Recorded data

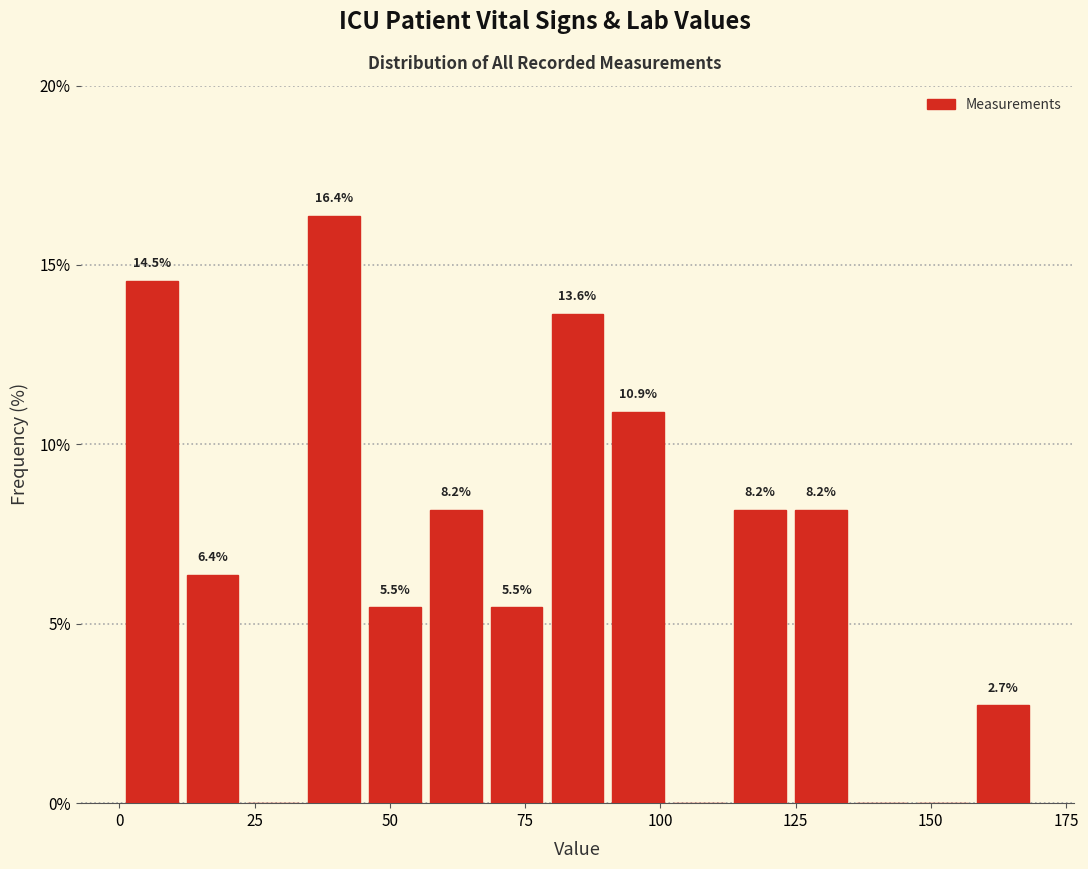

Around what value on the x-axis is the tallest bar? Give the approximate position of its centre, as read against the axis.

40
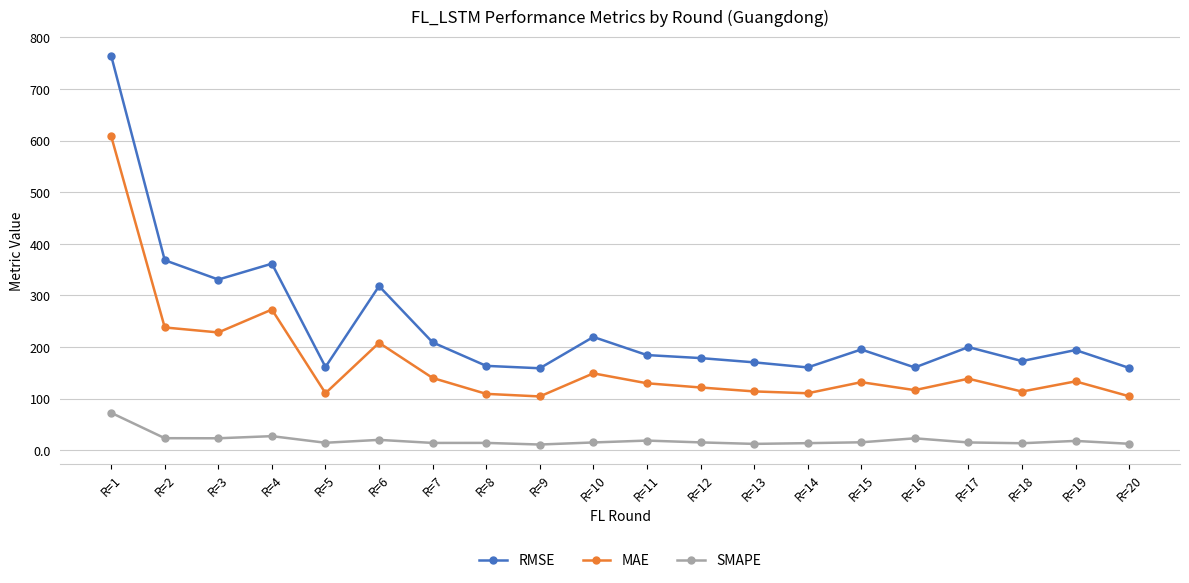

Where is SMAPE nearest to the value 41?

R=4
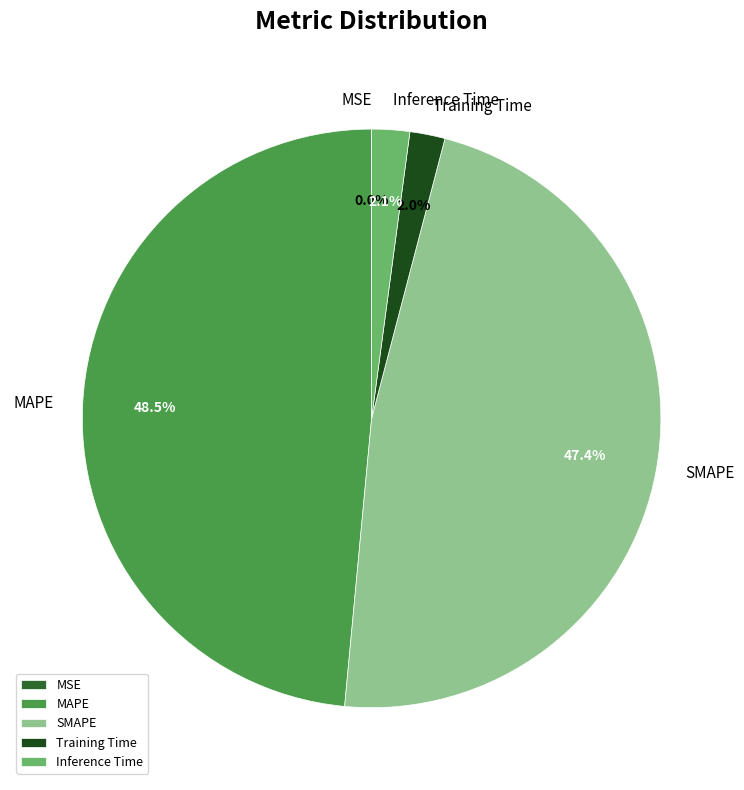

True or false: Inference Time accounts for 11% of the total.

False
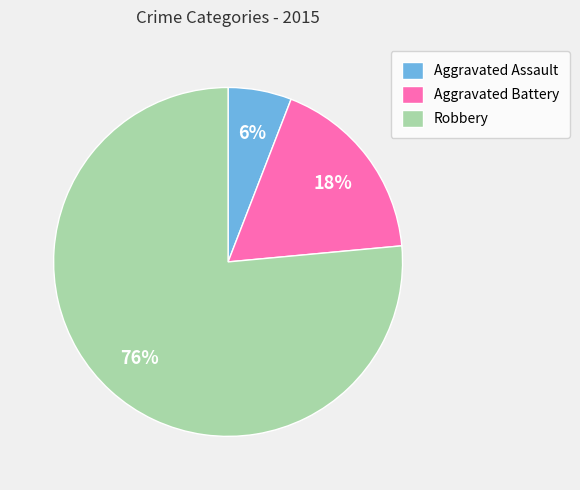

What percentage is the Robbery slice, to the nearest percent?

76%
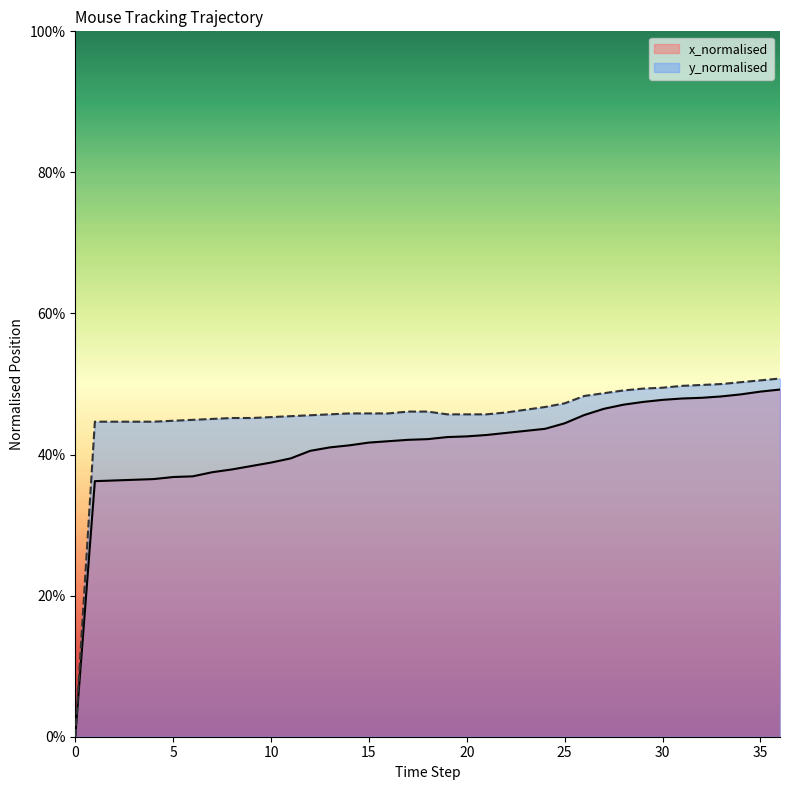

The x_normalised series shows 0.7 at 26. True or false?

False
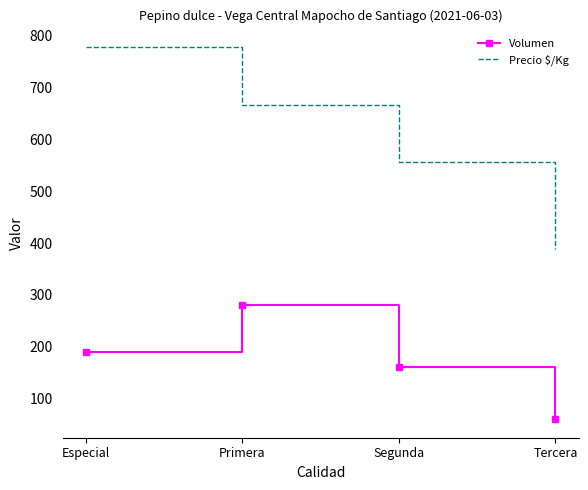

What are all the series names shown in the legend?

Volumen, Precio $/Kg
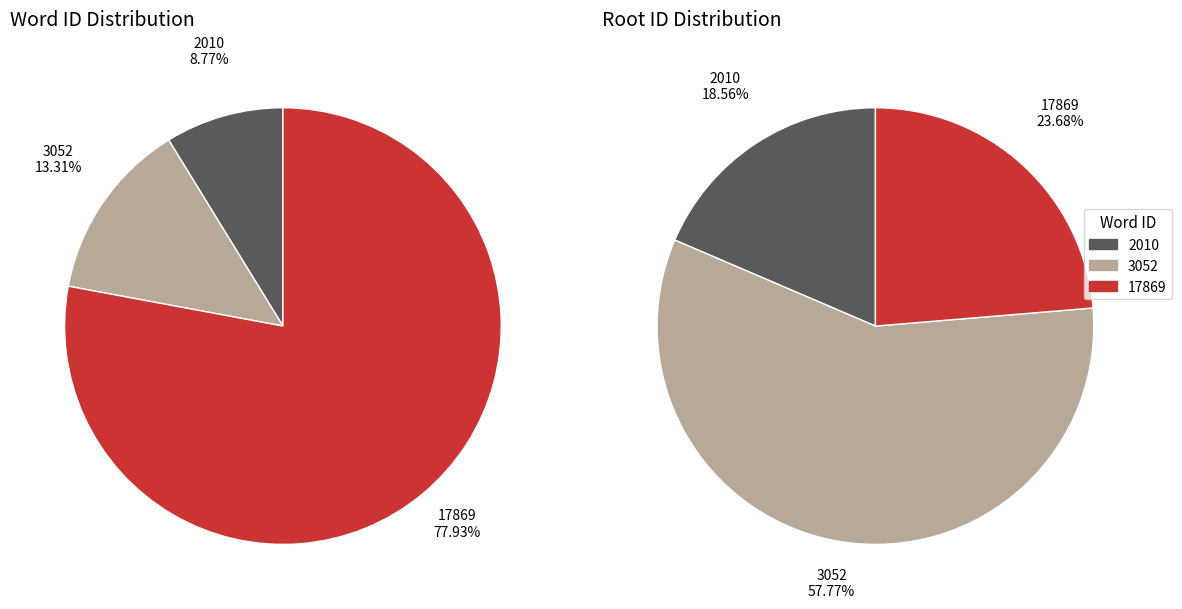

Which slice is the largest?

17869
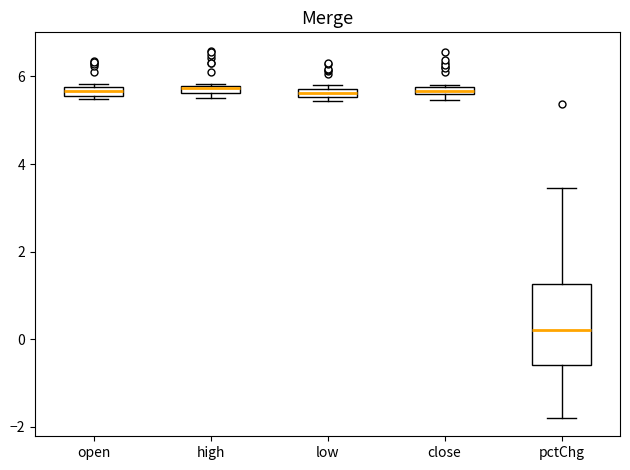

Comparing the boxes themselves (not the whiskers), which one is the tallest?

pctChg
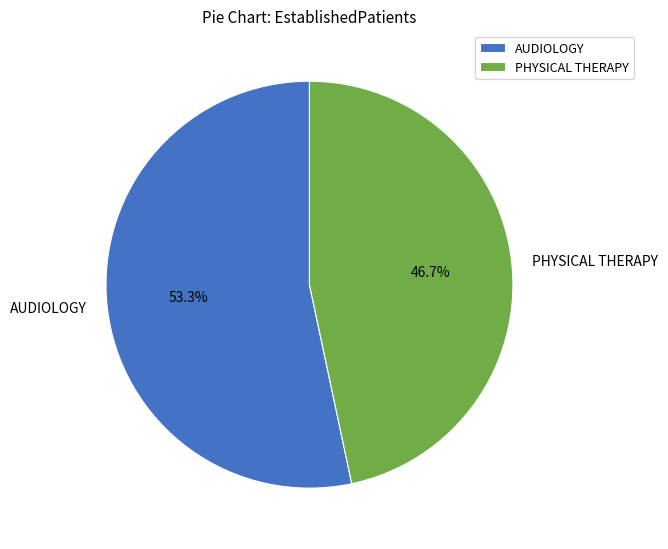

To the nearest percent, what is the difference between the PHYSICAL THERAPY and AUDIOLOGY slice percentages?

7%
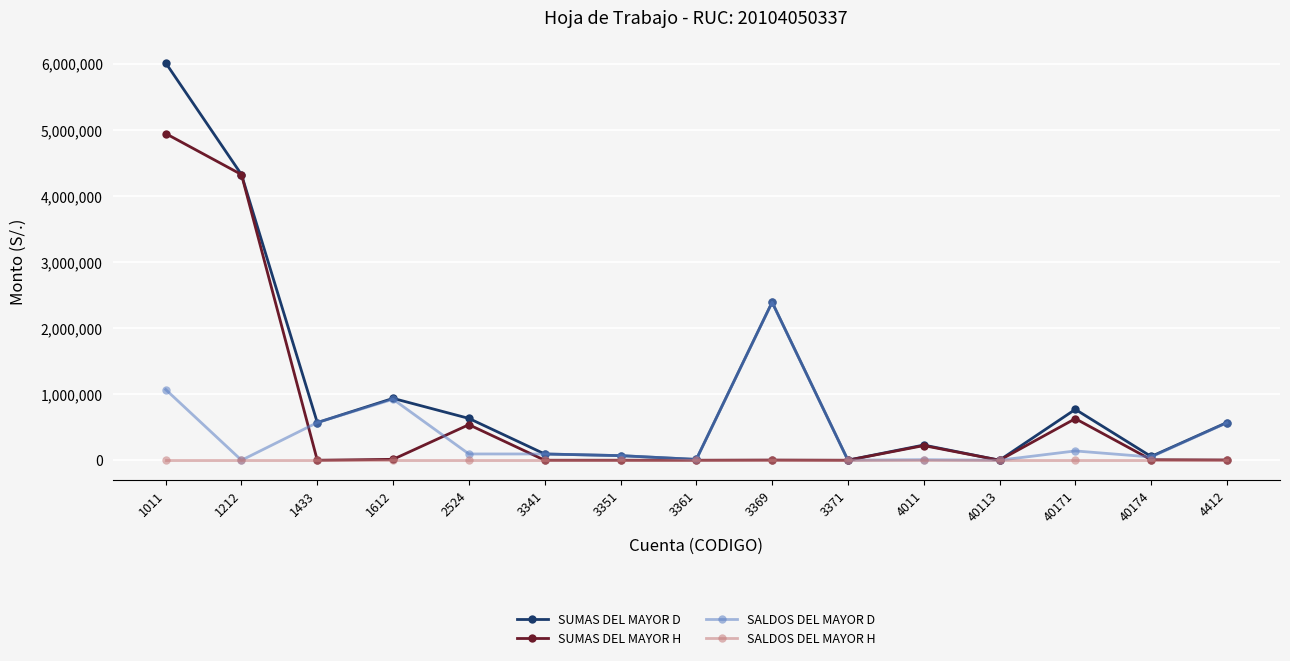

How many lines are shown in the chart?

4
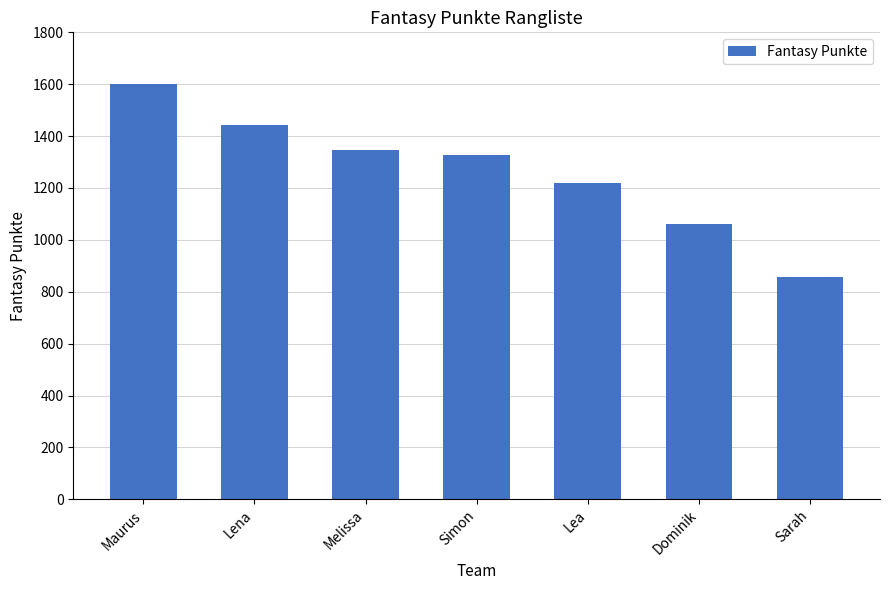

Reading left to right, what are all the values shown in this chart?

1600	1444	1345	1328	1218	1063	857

**PROBLEM STATEMENT**.
Return each of the lines above that contains the word "slice", matching case exactly.

**WRITTEN RESPONSE**.
What percentage is the Robbery slice, to the nearest percent?
Which slice is the largest?
To the nearest percent, what is the difference between the PHYSICAL THERAPY and AUDIOLOGY slice percentages?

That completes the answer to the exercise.